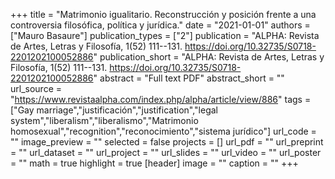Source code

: +++
title = "Matrimonio igualitario. Reconstrucción y posición frente a una controversia filosófica, política y jurídica."
date = "2021-01-01"
authors = ["Mauro Basaure"]
publication_types = ["2"]
publication = "ALPHA: Revista de Artes, Letras y Filosofía, 1(52) 111--131. https://doi.org/10.32735/S0718-2201202100052886"
publication_short = "ALPHA: Revista de Artes, Letras y Filosofía, 1(52) 111--131. https://doi.org/10.32735/S0718-2201202100052886"
abstract = "Full text                                                                         PDF"
abstract_short = ""
url_source = "https://www.revistaalpha.com/index.php/alpha/article/view/886"
tags = ["Gay marriage","justificación","justification","legal system","liberalism","liberalismo","Matrimonio homosexual","recognition","reconocimiento","sistema jurídico"]
url_code = ""
image_preview = ""
selected = false
projects = []
url_pdf = ""
url_preprint = ""
url_dataset = ""
url_project = ""
url_slides = ""
url_video = ""
url_poster = ""
math = true
highlight = true
[header]
image = ""
caption = ""
+++

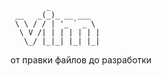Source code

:             _
     __   _(_)_ __ ___
     \ \ / / | '_ ` _ \ 
      \ V /| | | | | | |
       \_/ |_|_| |_| |_|

от правки файлов до разработки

····················

To do
Can you reproduce every one of the lines above character for character, leaving the pictures out of your answer?

Solution to this task
Source code

: +++
title = "Matrimonio igualitario. Reconstrucción y posición frente a una controversia filosófica, política y jurídica."
date = "2021-01-01"
authors = ["Mauro Basaure"]
publication_types = ["2"]
publication = "ALPHA: Revista de Artes, Letras y Filosofía, 1(52) 111--131. https://doi.org/10.32735/S0718-2201202100052886"
publication_short = "ALPHA: Revista de Artes, Letras y Filosofía, 1(52) 111--131. https://doi.org/10.32735/S0718-2201202100052886"
abstract = "Full text                                                                         PDF"
abstract_short = ""
url_source = "https://www.revistaalpha.com/index.php/alpha/article/view/886"
tags = ["Gay marriage","justificación","justification","legal system","liberalism","liberalismo","Matrimonio homosexual","recognition","reconocimiento","sistema jurídico"]
url_code = ""
image_preview = ""
selected = false
projects = []
url_pdf = ""
url_preprint = ""
url_dataset = ""
url_project = ""
url_slides = ""
url_video = ""
url_poster = ""
math = true
highlight = true
[header]
image = ""
caption = ""
+++

Source code

:             _
     __   _(_)_ __ ___
     \ \ / / | '_ ` _ \ 
      \ V /| | | | | | |
       \_/ |_|_| |_| |_|

от правки файлов до разработки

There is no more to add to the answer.